Na ciência, um bom exemplo é apresentação das bases da física como se elas
não fossem o resultado de um longo trabalho. A anedota sobre Newton descobrindo leis
depois da queda de uma maçã é apenas o exagero desta posição romântica. Não há
menção aos debates, às idas e vindas, ao choque entre as teorias e ao das teorias com a
Igreja e a tradição aristotélico-ptolemaica.
O processo de descoberta é apagado, seja em suas dimensões históricas, seja
nas metodológicas, e mesmo nas experimentais. Principalmente o processo, mas
também as diversas teorias que disputam o campo, com os desdobramentos econômicos
que cada teoria implica (a questão do meio ambiente é um excelente exemplo dessa
complexidade).
Este comportamento é mais óbvio em ciências humanas. A descoberta do
Brasil, a Guerra do Paraguai, as Entradas e Bandeiras etc. são comumente apresentadas
de um só ponto de vista. Assim, livros didáticos, obviamente, representam bem este
discurso unificado.
É evidente que os livros didáticos não podem ser contra os direitos humanos.

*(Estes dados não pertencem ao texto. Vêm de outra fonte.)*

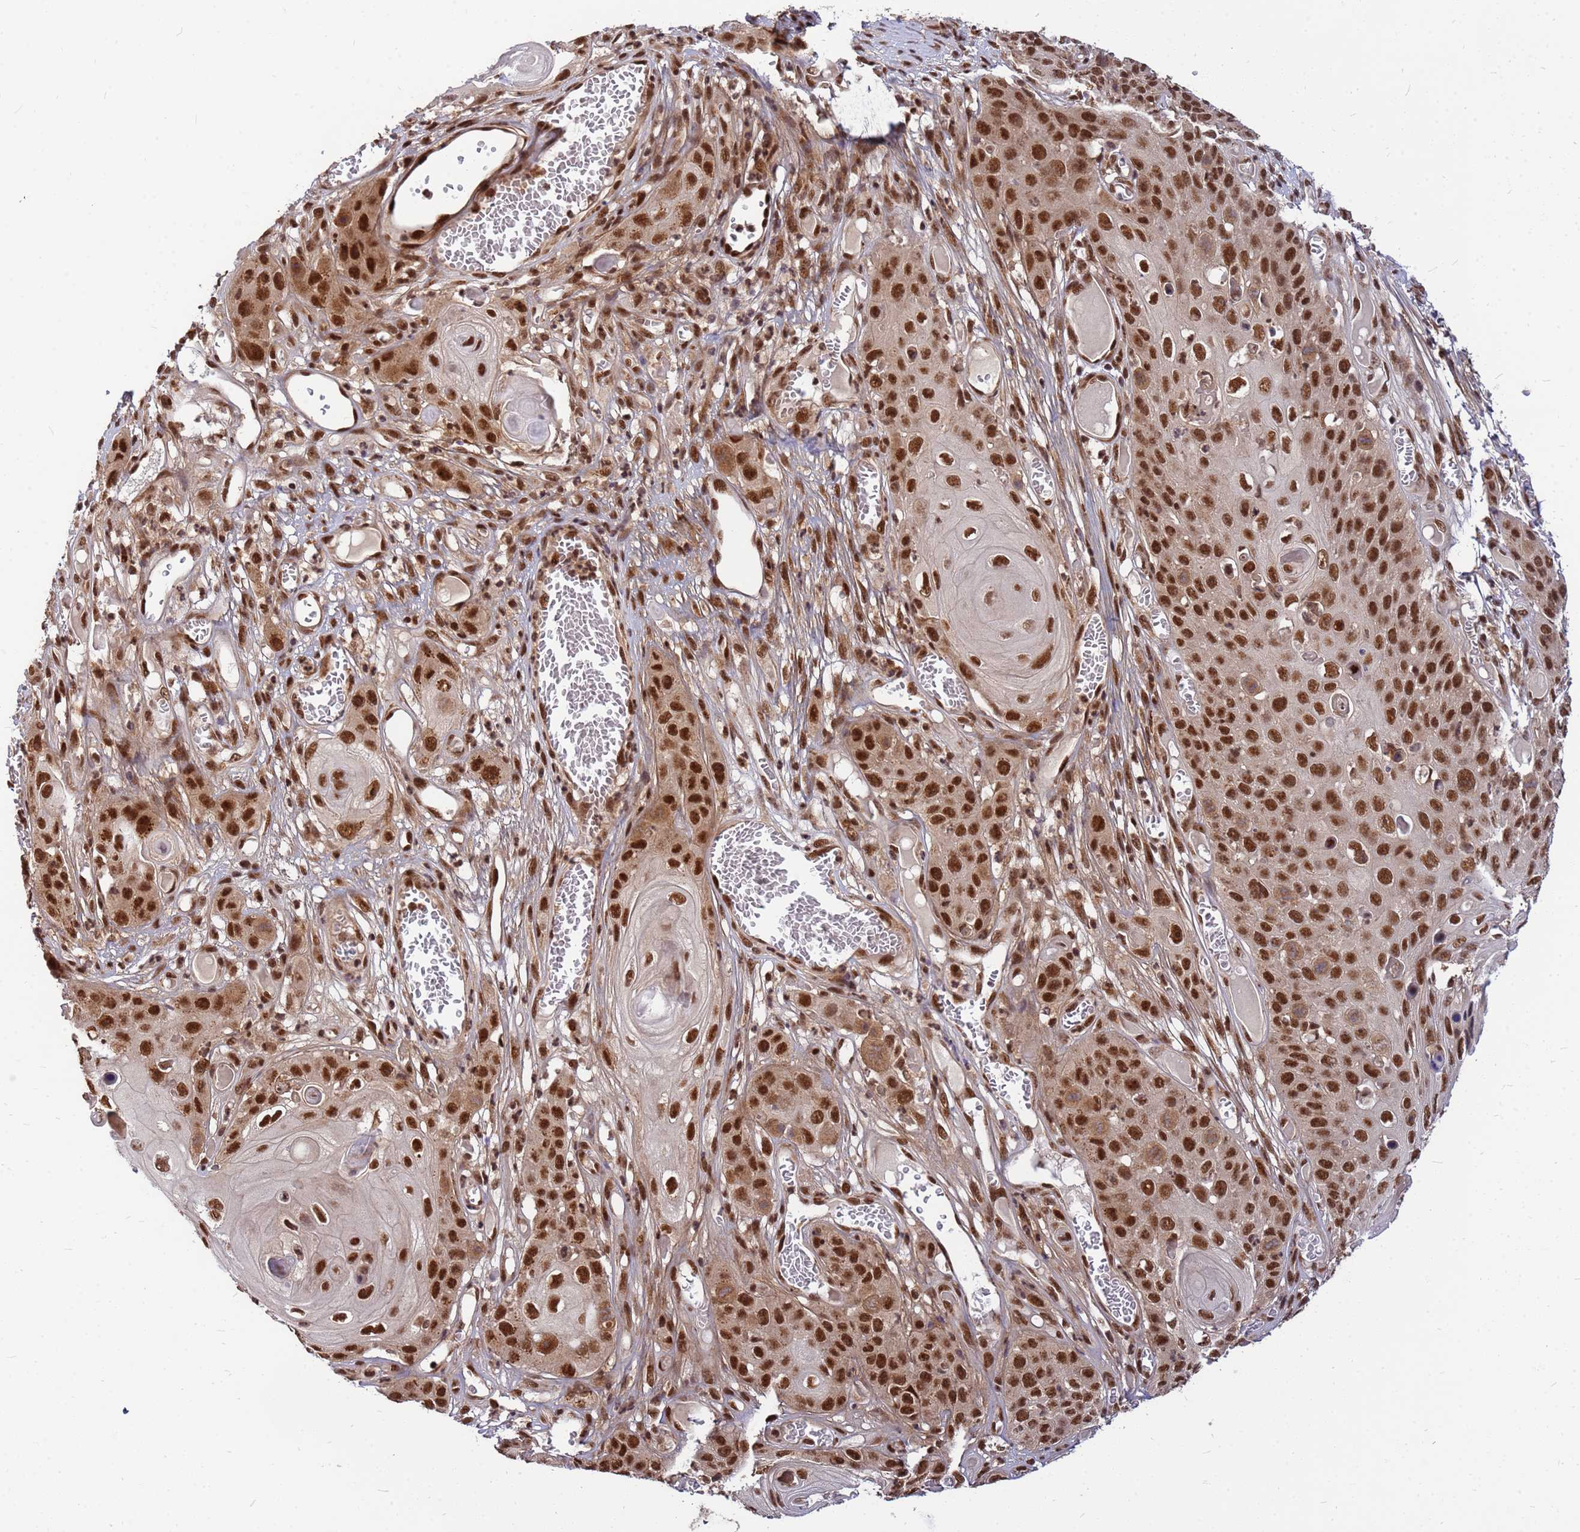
{"staining": {"intensity": "strong", "quantity": ">75%", "location": "cytoplasmic/membranous,nuclear"}, "tissue": "skin cancer", "cell_type": "Tumor cells", "image_type": "cancer", "snomed": [{"axis": "morphology", "description": "Squamous cell carcinoma, NOS"}, {"axis": "topography", "description": "Skin"}], "caption": "Human skin squamous cell carcinoma stained for a protein (brown) exhibits strong cytoplasmic/membranous and nuclear positive positivity in approximately >75% of tumor cells.", "gene": "NCBP2", "patient": {"sex": "male", "age": 55}}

Mas isso não deveria implicar, a meu ver, que escondam problemas. A escola poderia
ser um espaço em que os processos históricos e sociais pudessem ser conhecidos (e
debatidos) da maneira mais clara possível. Assim, a ciência poderia ser ensinada de
forma diferente. Especificamente, que os alunos fossem apresentados aos
procedimentos reais dos cientistas. E os problemas sociais, mais do que serem
apagados, deveriam ser desnudados: seria desejável analisar, por exemplo, em que se
baseiam e a quem favorecem as teses machistas, racistas, “puristas”, anti-imigração
(como em diversos países da Europa hoje, e periodicamente em São Paulo, em relação a
nordestinos, ao sabor das flutuações econômicas).

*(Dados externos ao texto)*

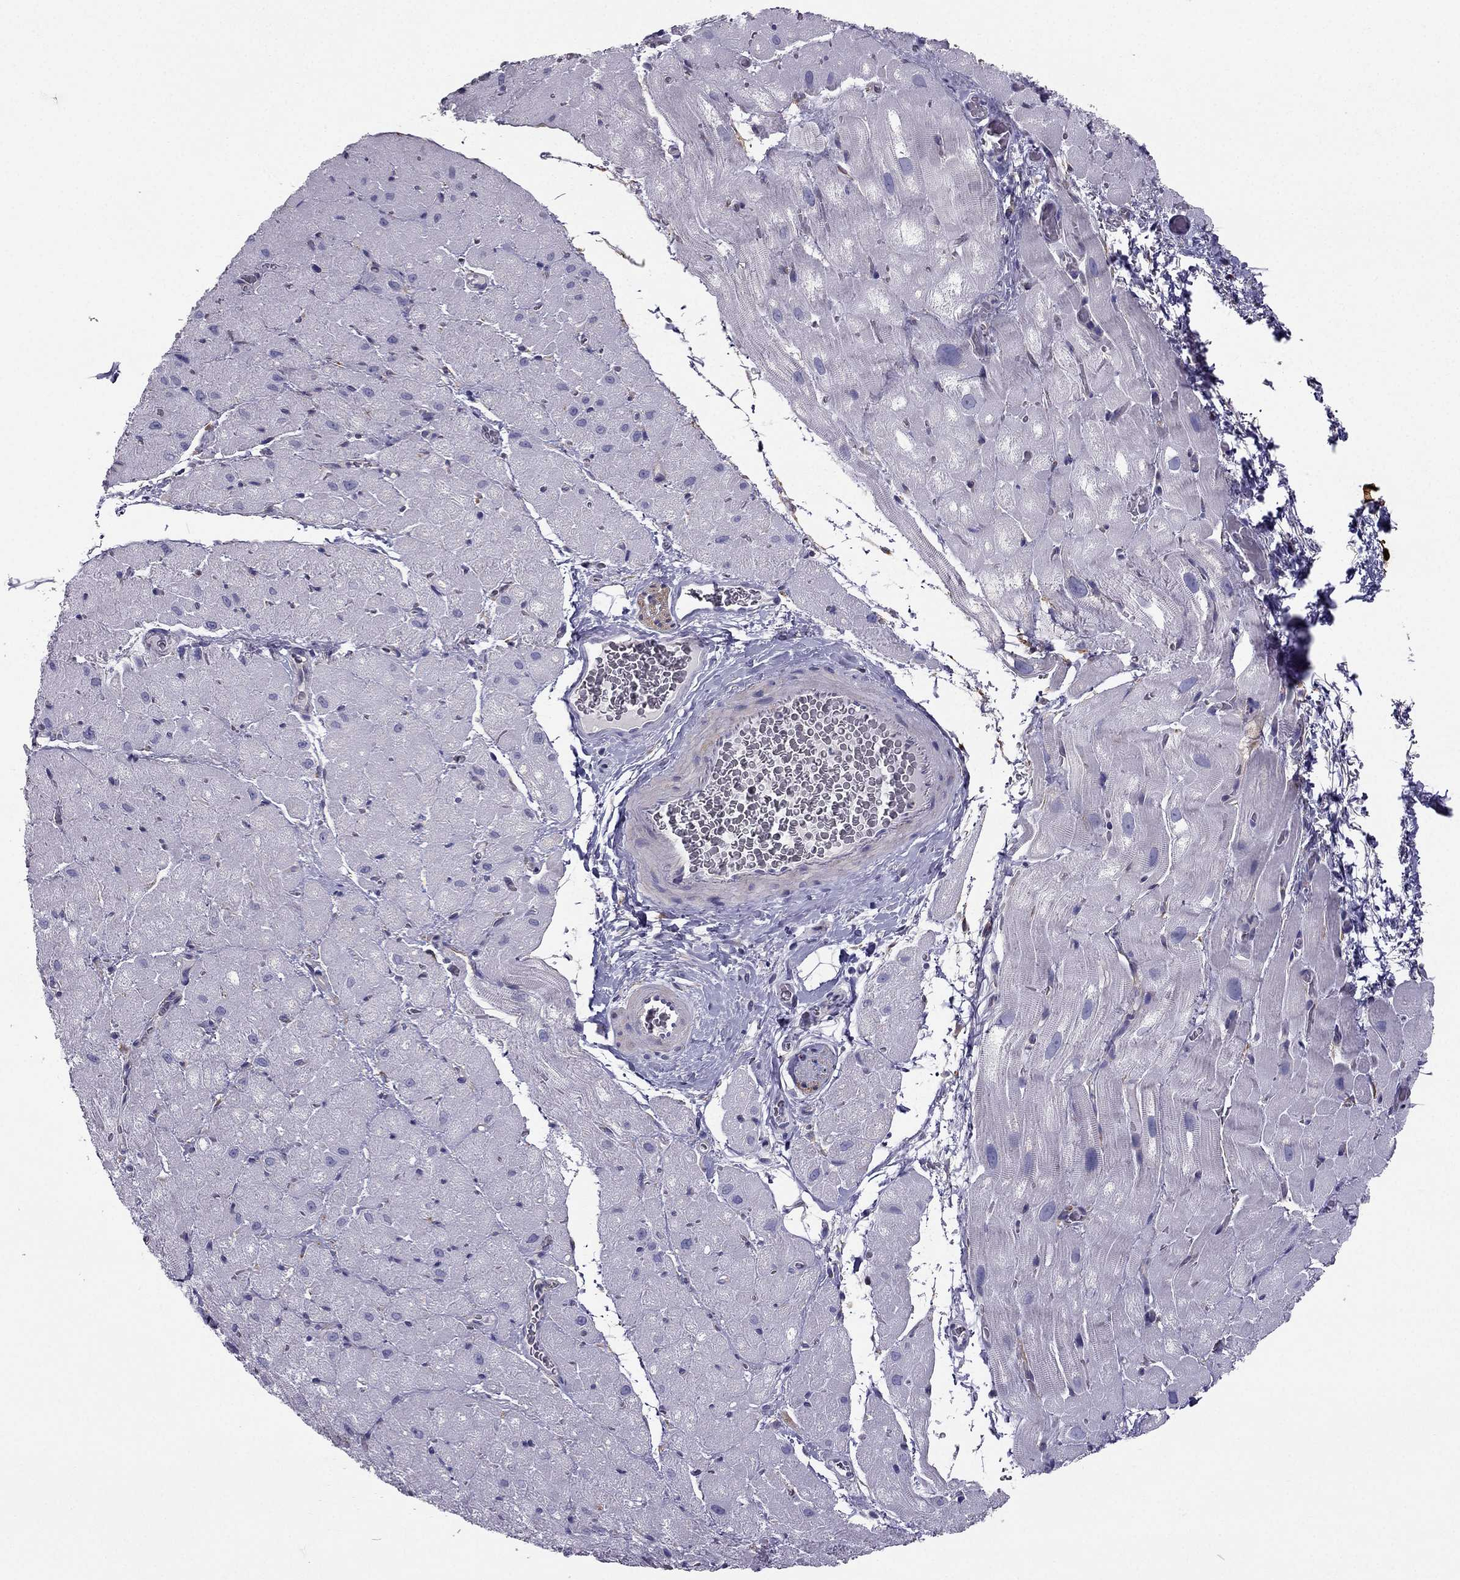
{"staining": {"intensity": "negative", "quantity": "none", "location": "none"}, "tissue": "heart muscle", "cell_type": "Cardiomyocytes", "image_type": "normal", "snomed": [{"axis": "morphology", "description": "Normal tissue, NOS"}, {"axis": "topography", "description": "Heart"}], "caption": "Photomicrograph shows no protein expression in cardiomyocytes of unremarkable heart muscle. (Immunohistochemistry, brightfield microscopy, high magnification).", "gene": "SYT5", "patient": {"sex": "male", "age": 61}}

No extremo deste comportamento escolar estão provavelmente as redações.
Alunos devem escrever corretamente, o que significa, em geral, que devem defender
não só a ortografia e a gramática, mas também teses politicamente corretas. Devendo
ser sempre corretas, as redações são um convite ao clichê. Pior: não oferecem nenhuma
garantia de que o aluno que faz uma boa proposta na redação mantenha a mesma
posição como cidadão em relação a qualquer tema controverso.
Conclusão
Considerando que os temas propostas para as redações são tipicamente
controversos, creio que a melhor saída é ressaltar sua heterogeneidade. Como
consequência, avalia-se melhor quando se privilegia a capacidade de ver a
complexidade de um tema do que quando se privilegia uma tomada de posição (que, de
qualquer forma, será parcial), especialmente se isso implica não levar em conta a
heterogeneidade dos discursos e de suas contrapartes em termos de poder, nas práticas
sociais.
Uma das consequências desta “nova” posição seria que os textos de apoio
deveriam apresentar pelo menos um esboço da controvérsia e da heterogeneidade.